Speaking of scientific meddling, Samwell Tarly, whose special skill seems to be finding a solution to every conceivable issue by looking in old books, has a plan for dealing with Ser Jorah Mormont of House Friendzone’s greyscale problem. It involves a scalpel, some ointment, and a lot of screaming. The Maesters all think such an advanced case is a write-off, so it’s nice to see Sam practicing forbidden techniques and risking his coveted role as the Citadel’s emptier of bedpans. This being Game of Thrones, the scene lingers on the surgery for a great deal of time, ensuring that we get a good, long look at the oodles of pus that come pouring out from behind the scabs.
Not to worry, though, because it gives the showrunners a nice excuse to continue their newfound tradition of organising scenes in a logical, fluid way; like how, in the previous episode and earlier in this one, a scene of characters speaking to one another would then cut to a scene involving whoever was being spoken about.

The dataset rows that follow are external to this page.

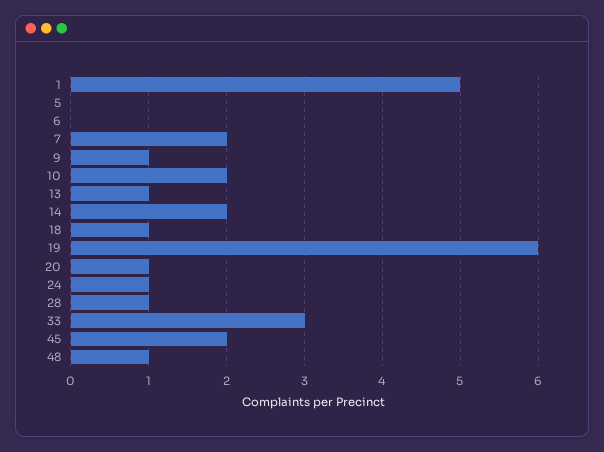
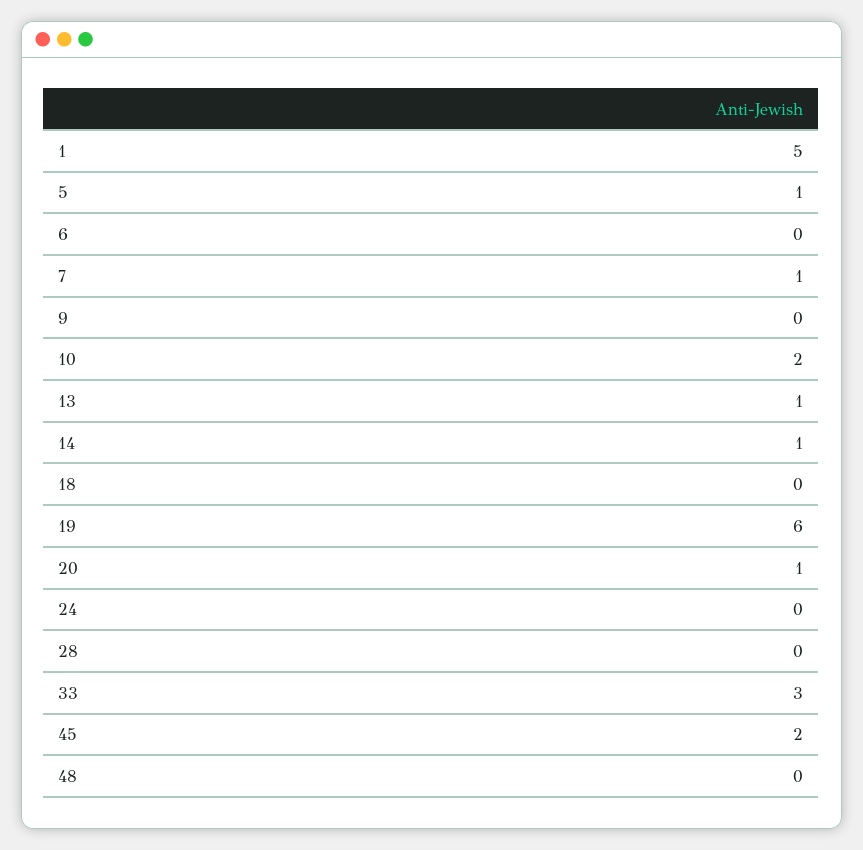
  {
    "1": 5,
-   "5": 0,
+   "5": 1,
    "6": 0,
-   "7": 2,
+   "7": 1,
-   "9": 1,
+   "9": 0,
    "10": 2,
    "13": 1,
-   "14": 2,
+   "14": 1,
-   "18": 1,
+   "18": 0,
    "19": 6,
    "20": 1,
-   "24": 1,
+   "24": 0,
-   "28": 1,
+   "28": 0,
    "33": 3,
    "45": 2,
-   "48": 1
+   "48": 0
  }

Here, Jorah’s manky chest gives way to a close-up of a delicious, gravy-filled pie being broken into, as we rejoin Arya at the crossroads inn with her old simpleton bestie, Hot Pie.

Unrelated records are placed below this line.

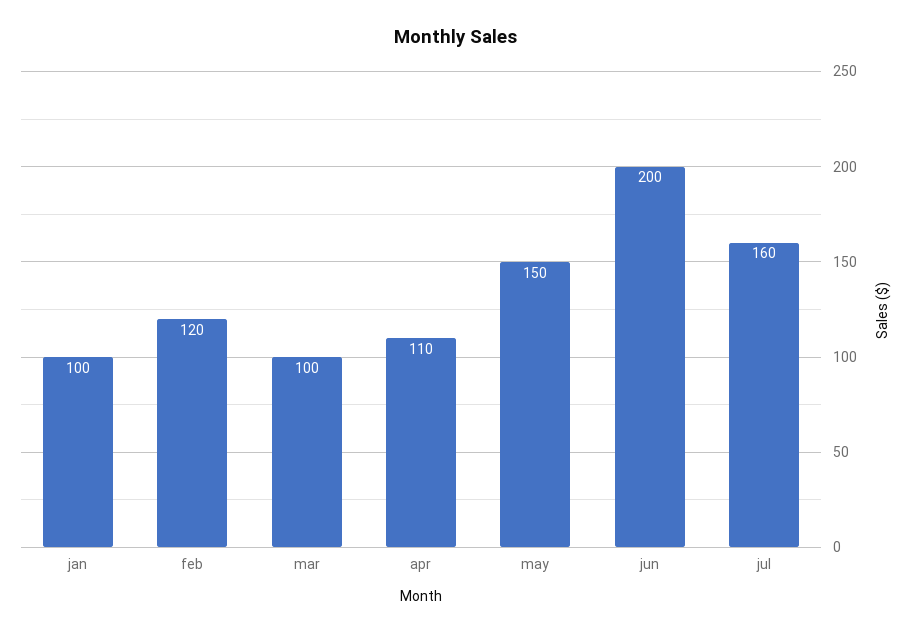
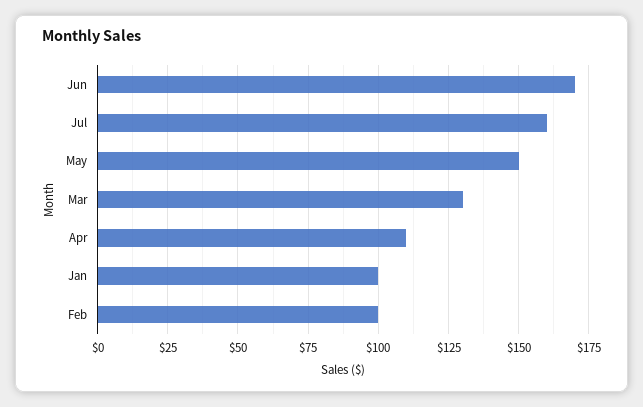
  {
    "jan": 100,
-   "feb": 120,
+   "feb": 100,
-   "mar": 100,
+   "mar": 130,
    "apr": 110,
    "may": 150,
-   "jun": 200,
+   "jun": 170,
    "jul": 160
  }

Usually, Arya not having heard about Jon’s ascension to the northern throne would have rankled me, but this scene did a good job of reminding us of how impossibly low her expectations are. Most of her family and friends have been murdered, and as we learn later in the episode, even her long-lost direwolf, Nymeria, has better things to do than hang out with her. Why would she have asked about the state of Winterfell? As far as she knows, the Boltons are playing football in the courtyard with the heads of her relatives.

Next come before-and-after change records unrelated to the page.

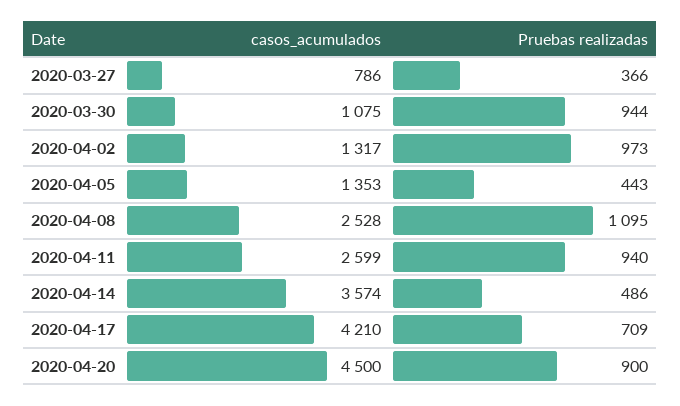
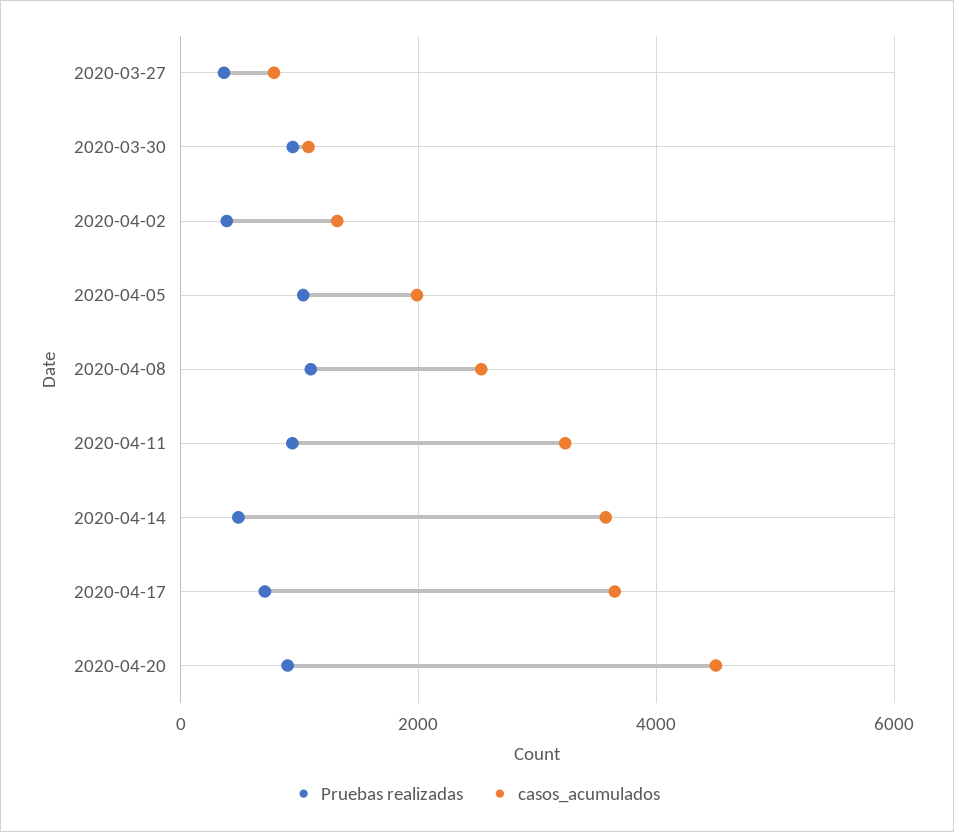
  {
    "casos_acumulados": {
      "2020-03-27": 786,
      "2020-03-30": 1075,
      "2020-04-02": 1317,
-     "2020-04-05": 1353,
+     "2020-04-05": 2000,
      "2020-04-08": 2528,
-     "2020-04-11": 2599,
+     "2020-04-11": 3200,
      "2020-04-14": 3574,
-     "2020-04-17": 4210,
+     "2020-04-17": 3600,
      "2020-04-20": 4500
    },
    "Pruebas realizadas": {
      "2020-03-27": 366,
      "2020-03-30": 944,
-     "2020-04-02": 973,
+     "2020-04-02": 400,
-     "2020-04-05": 443,
+     "2020-04-05": 1000,
      "2020-04-08": 1095,
      "2020-04-11": 940,
      "2020-04-14": 486,
      "2020-04-17": 709,
      "2020-04-20": 900
    }
  }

But, as we know, there’s a lot more going on at Winterfell than that. Jon has decided to accept Dany’s invitation, partly to secure the allegiance of her fire-breathing dragons, which will help against the Night King and his armies, and partly to mine the deep reserves of obsidian that are hidden beneath Dragonstone. (Sam’s knackered old raven finally arrived). While he’s gone, he’s leaving Winterfell and the north in the capable hands of Sansa, who was getting lairy again until she heard that news. Littlefinger approves, also. You can see him nodding and grinning from his designated lurking spot.
I’ll tell you who isn’t lurking, though: Uncle Euron. He and his fleet of magically-procured ships descend on Yara and Ellaria on their way to Dorne. He interrupts a sexposition scene, no less. And while I persist that nothing about Euron makes any sense whatsoever, he’s good for an action scene, clearly. This one was a bit hectically-edited, but as he sliced through extras amid the swirling embers of the burning fleet, offing a couple of Sand Snakes while he was at it, I felt something of the show’s essence in him. Here he is, chopping straight to the point. That’s been the modus operandi of this season, so far. Whether it’s impromptu surgery or the eating of pies, Game of Thrones has an immediacy now, more so than ever, a willingness to dive straight into the guts of a story that has been running for years but finally feels like it’s really starting to get somewhere. The test of character for Theon was just icing. Don’t get me wrong: Alfie Allen sold the moment with a single facial expression, and it was kind of wrenching to see how deep his scars run. He was “Reek” again, a victim, the mutilated plaything of Ramsay Snow, and of the game itself. Rather than rush to his sister’s aid, he flung himself into the sea.
It was a great moment. The rest of us are staying aboard.